The lines to return run from the start of the material below through the line holding "253 687 10.12", both included; please give them back exactly, minus the pictures.

**Data for this exercise**

════

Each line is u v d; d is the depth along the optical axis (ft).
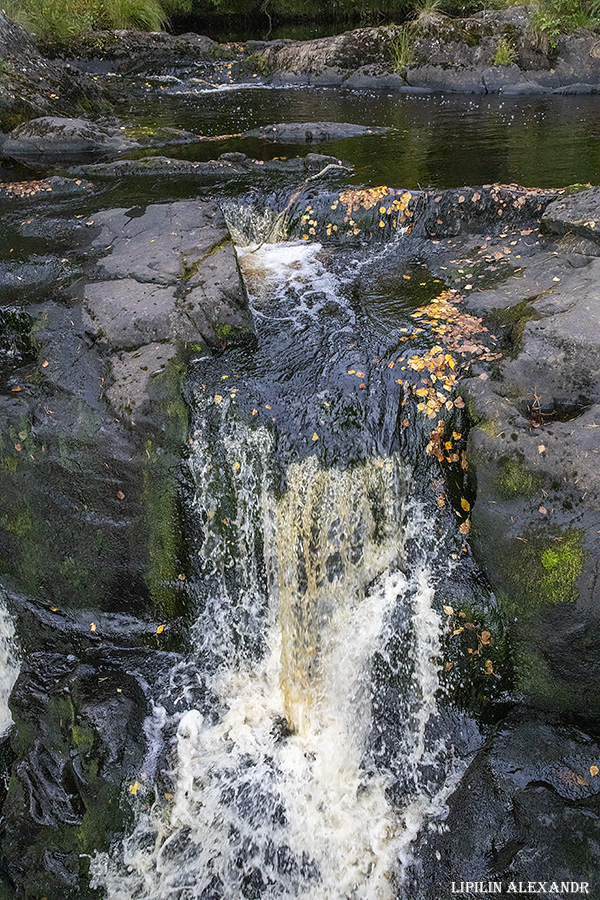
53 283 18.85
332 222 22.47
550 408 14.37
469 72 43.52
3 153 31.58
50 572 15.62
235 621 15.33
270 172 26.68
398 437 14.70
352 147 29.81
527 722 12.67
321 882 12.73
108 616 15.69
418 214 21.77
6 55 34.40
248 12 60.70
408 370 15.44
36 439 14.78
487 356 15.62
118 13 52.42
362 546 14.74
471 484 13.87
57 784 13.89
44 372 15.67
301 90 45.50
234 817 13.38
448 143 29.94
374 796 13.42
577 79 41.93
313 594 15.01
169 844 13.10
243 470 14.75
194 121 36.70
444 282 19.12
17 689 15.12
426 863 12.11
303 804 13.53
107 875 12.99
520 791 11.73
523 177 24.21
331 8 58.95
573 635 12.27
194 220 21.21
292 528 14.71
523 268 18.85
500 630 13.28
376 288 19.24
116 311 16.75
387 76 45.52
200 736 14.25
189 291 17.29
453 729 13.50
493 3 48.85
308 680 14.96
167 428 14.65
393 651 14.05
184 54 49.67
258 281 19.92
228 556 15.17
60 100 35.70
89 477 14.74
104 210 23.13
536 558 12.56
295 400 15.02
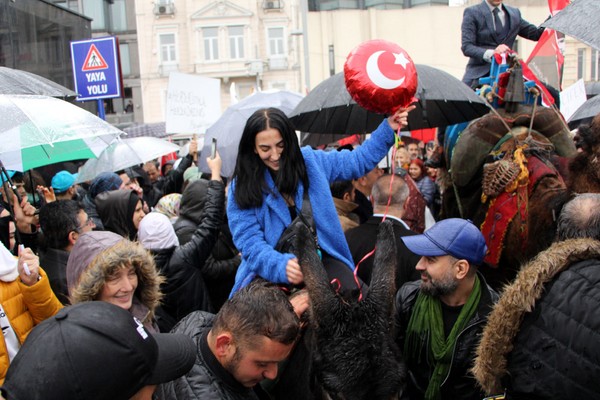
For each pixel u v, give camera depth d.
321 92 3.92
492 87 4.39
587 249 2.14
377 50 3.04
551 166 4.05
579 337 2.03
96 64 8.22
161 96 35.94
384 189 3.86
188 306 3.96
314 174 2.93
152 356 1.68
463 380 2.79
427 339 2.86
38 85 3.74
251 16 35.28
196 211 4.80
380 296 2.31
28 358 1.56
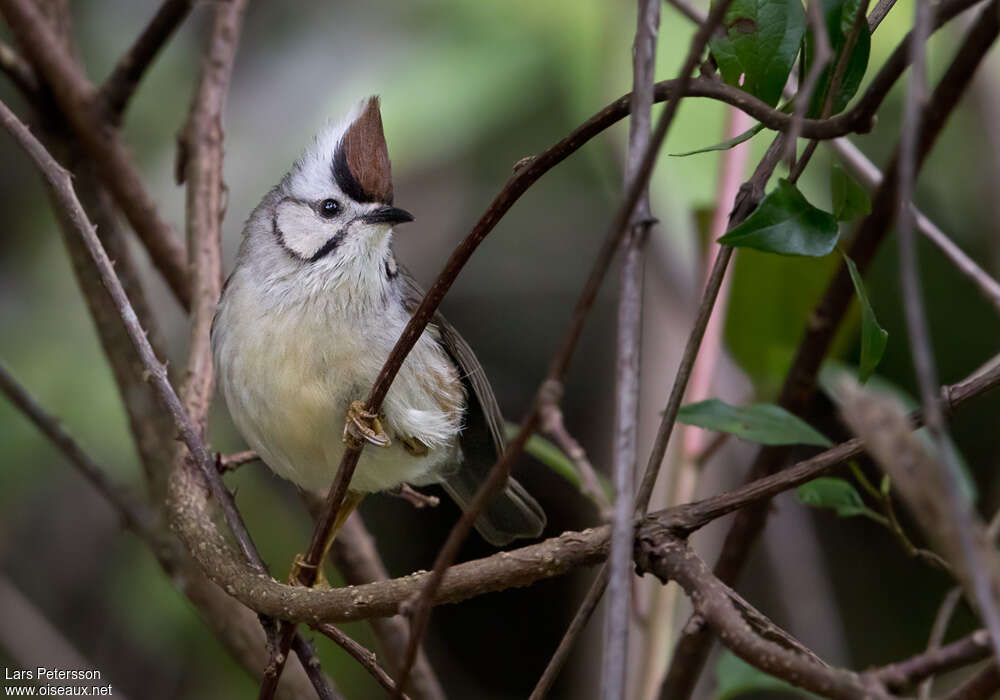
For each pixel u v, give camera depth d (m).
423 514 12.92
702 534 9.73
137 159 10.89
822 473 4.07
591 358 12.34
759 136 8.35
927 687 5.65
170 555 7.13
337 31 11.06
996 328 11.49
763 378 7.28
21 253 10.95
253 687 10.12
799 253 3.94
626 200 3.31
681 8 6.71
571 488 12.59
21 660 9.11
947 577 11.88
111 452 10.03
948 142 10.00
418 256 11.83
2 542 10.29
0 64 7.66
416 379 6.88
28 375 10.19
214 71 7.79
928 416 2.85
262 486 10.59
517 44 10.02
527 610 13.22
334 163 7.04
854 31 4.00
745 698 9.43
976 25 5.48
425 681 7.14
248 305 6.80
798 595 9.71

════

**Your solution**
Each line is u v d; d is the depth along the optical axis (ft).
53 283 18.85
332 222 22.47
550 408 14.37
469 72 43.52
3 153 31.58
50 572 15.62
235 621 15.33
270 172 26.68
398 437 14.70
352 147 29.81
527 722 12.67
321 882 12.73
108 616 15.69
418 214 21.77
6 55 34.40
248 12 60.70
408 370 15.44
36 439 14.78
487 356 15.62
118 13 52.42
362 546 14.74
471 484 13.87
57 784 13.89
44 372 15.67
301 90 45.50
234 817 13.38
448 143 29.94
374 796 13.42
577 79 41.93
313 594 15.01
169 844 13.10
243 470 14.75
194 121 36.70
444 282 19.12
17 689 15.12
426 863 12.11
303 804 13.53
107 875 12.99
520 791 11.73
523 177 24.21
331 8 58.95
573 635 12.27
194 220 21.21
292 528 14.71
523 268 18.85
500 630 13.28
376 288 19.24
116 311 16.75
387 76 45.52
200 736 14.25
189 291 17.29
453 729 13.50
493 3 48.85
308 680 14.96
167 428 14.65
393 651 14.05
184 54 49.67
258 281 19.92
228 556 15.17
60 100 35.70
89 477 14.74
104 210 23.13
536 558 12.56
295 400 15.02
For each pixel u v, give camera depth d.
321 92 3.92
492 87 4.39
587 249 2.14
377 50 3.04
551 166 4.05
579 337 2.03
96 64 8.22
161 96 35.94
384 189 3.86
188 306 3.96
314 174 2.93
152 356 1.68
463 380 2.79
427 339 2.86
38 85 3.74
251 16 35.28
196 211 4.80
380 296 2.31
28 358 1.56
For each pixel u v, give camera depth d (m).
423 514 12.92
702 534 9.73
137 159 10.89
822 473 4.07
591 358 12.34
759 136 8.35
927 687 5.65
170 555 7.13
337 31 11.06
996 328 11.49
763 378 7.28
21 253 10.95
253 687 10.12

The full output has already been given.